Pinter was born in Hackney, London, of Jewish ancestry on October 10, 1930 and died on December 24, 2008. His school days in Hackney influenced the rest of his life since it was there that he first acted in plays causing him to decide to become an actor, and it was there that he experienced war-time bombing causing his anti-war activism much later. He studied at the Royal Academy of Dramatic Art and the Central School of Speech and Drama and toured with Anew McMaster’s Irish Repertory Company under the stage name David Baron.
From his own perspective his plays have a lot to do with truth. There is a tension between truth and falsehood, the real and the unreal in drama, but there is a duty to seek out truth and identify falsehood in real life. He expounded on these in his Nobel speech which was actually pre-recorded at home and sent to Stockholm for the award ceremony. He was decorated in absentia at the Swedish academy, barred from travel by his doctor because of illness. He said
“Truth in drama is forever elusive. You never quite find it but the search for it is compulsive. The search is clearly what drives the endeavour. The search is your task. More often than not you stumble upon the truth in the dark, colliding with it or just glimpsing an image or a shape which seems to correspond to the truth, often without realizing that you have done so. But the real truth is that there is never any such thing as one truth to be found in dramatic art.”
His plays work true to form, as the truth about his characters is never plain.
Yet nothing could be plainer than what the dramatist saw as false and true about international politics to which he turned in the Nobel speech. He attacked American foreign policy, the USA’s involvement in Nicaragua and the war in Iraq, berating them in the most severe, damning tones. His description of his own Prime Minister Tony Blair for his part as a faithful supporter of the American cause is most unflattering. He explained these circumstances as examples of what politicians say is true and what is known to be false. These, of course, were pet peeves of his as he had spoken out on them before and was involved in activist work against the USA in Central America.

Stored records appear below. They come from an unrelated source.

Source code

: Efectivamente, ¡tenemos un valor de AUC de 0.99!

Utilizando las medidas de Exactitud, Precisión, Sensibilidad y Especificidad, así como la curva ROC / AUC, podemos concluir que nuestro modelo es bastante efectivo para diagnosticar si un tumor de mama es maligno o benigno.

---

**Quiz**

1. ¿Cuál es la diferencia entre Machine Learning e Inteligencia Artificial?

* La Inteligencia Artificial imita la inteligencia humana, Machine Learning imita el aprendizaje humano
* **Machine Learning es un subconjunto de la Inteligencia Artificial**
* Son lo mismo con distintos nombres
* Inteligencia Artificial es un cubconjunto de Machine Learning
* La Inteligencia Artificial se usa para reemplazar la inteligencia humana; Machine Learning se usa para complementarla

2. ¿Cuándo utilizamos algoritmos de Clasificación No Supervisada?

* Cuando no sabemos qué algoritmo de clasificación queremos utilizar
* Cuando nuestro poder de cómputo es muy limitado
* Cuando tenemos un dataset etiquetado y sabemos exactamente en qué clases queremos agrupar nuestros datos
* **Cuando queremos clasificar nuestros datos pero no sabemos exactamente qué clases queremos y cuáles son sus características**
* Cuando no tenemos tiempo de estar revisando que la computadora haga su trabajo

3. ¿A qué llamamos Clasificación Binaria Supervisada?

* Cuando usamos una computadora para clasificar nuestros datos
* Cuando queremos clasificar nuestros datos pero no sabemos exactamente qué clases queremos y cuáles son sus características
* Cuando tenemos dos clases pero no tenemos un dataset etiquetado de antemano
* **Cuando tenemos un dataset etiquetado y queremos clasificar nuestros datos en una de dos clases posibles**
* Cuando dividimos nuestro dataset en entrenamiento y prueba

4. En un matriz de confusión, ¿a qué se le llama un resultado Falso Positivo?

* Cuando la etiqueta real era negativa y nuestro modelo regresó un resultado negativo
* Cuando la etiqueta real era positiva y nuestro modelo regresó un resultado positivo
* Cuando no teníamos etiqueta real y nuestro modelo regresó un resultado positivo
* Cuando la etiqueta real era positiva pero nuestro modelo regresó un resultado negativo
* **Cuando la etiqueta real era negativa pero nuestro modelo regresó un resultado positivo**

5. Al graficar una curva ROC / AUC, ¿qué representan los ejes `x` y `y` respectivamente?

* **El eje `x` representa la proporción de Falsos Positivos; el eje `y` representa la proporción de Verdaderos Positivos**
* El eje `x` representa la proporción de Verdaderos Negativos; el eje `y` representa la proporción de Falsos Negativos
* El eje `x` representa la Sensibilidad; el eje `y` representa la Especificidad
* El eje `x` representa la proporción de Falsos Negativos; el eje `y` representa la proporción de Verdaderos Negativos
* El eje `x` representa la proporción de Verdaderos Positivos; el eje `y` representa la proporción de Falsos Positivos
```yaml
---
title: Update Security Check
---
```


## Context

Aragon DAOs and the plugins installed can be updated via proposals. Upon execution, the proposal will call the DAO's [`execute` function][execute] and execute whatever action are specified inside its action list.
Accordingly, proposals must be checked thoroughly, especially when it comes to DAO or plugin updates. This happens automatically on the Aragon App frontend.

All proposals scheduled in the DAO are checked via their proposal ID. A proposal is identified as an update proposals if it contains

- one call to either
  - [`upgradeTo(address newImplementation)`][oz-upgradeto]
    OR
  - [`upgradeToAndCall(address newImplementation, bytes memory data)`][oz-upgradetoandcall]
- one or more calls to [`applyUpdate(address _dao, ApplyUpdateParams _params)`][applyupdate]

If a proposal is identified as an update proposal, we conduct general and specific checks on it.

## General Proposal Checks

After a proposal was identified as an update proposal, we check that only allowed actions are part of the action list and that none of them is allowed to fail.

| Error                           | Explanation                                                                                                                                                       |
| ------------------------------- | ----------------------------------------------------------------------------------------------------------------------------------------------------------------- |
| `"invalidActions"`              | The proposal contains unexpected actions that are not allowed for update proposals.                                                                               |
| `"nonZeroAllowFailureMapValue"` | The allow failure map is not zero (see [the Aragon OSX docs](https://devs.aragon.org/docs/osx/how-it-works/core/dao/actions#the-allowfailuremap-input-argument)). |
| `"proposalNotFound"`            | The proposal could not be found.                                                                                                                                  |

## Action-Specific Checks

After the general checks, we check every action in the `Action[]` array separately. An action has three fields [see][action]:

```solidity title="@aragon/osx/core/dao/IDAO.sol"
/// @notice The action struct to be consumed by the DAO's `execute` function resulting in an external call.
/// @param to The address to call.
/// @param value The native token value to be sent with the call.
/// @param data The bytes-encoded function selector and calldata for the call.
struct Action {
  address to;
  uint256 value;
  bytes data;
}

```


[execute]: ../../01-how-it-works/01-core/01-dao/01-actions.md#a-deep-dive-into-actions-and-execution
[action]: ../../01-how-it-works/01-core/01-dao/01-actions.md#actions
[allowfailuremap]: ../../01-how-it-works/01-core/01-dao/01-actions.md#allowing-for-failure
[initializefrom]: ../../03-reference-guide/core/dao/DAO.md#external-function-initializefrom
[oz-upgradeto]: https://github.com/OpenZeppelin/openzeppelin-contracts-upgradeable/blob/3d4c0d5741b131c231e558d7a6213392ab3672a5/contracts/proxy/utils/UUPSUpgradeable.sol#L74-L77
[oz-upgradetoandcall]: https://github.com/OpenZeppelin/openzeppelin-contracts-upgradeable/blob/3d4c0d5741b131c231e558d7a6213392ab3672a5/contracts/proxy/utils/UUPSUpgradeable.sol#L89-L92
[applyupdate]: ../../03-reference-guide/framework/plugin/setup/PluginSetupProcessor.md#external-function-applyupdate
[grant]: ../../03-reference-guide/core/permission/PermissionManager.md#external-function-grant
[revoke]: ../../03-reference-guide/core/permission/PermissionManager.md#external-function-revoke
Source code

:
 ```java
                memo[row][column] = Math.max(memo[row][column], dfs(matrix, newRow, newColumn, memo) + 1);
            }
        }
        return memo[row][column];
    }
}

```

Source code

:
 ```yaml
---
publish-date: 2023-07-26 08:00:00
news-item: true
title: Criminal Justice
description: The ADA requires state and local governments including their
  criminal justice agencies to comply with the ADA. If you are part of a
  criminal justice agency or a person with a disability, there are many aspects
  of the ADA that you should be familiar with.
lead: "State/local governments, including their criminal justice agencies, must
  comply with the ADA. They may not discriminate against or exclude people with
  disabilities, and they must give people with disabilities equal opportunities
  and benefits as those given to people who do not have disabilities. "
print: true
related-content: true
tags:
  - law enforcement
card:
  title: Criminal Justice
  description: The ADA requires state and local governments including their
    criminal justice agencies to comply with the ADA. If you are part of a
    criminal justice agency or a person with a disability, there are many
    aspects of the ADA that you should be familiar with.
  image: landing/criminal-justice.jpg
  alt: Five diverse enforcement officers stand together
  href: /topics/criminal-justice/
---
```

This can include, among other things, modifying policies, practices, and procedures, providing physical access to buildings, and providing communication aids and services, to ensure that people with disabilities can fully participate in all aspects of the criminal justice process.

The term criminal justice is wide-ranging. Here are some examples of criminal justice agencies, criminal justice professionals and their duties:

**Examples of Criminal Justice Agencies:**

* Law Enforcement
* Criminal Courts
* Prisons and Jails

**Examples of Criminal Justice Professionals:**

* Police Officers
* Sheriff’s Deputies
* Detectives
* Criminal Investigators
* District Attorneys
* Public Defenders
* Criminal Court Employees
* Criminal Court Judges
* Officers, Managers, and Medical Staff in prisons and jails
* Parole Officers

“When we look into a mirror we think the image that confronts us is accurate. But we are actually looking at a never-ending range of reflections. Sometimes a writer has to smash the mirror − for it is on the other side of that mirror that the truth stares at us.
“I believe that despite the enormous odds which exist, unflinching, unswerving, fierce intellectual determination, as citizens to define the real truth of our lives and our societies is a crucial obligation which devolves upon us all. It is in fact mandatory.
“If such a determination is not embodied in our political vision we have no hope of restoring what is so nearly lost to us − the dignity of man.”
Pinter, as screenwriter, actor and director, is also known for his production and interpretation of the work of other writers, such as John Fowles’s The French Lieutenant’s Woman (1981). As late as 2006 he acted the role of Krapp in Beckett’s Krapp’s Last Tape which was regarded as a signal event and completely sold out at the Royal Court Theatre. He completed the screenplay of Sleuth in 2007.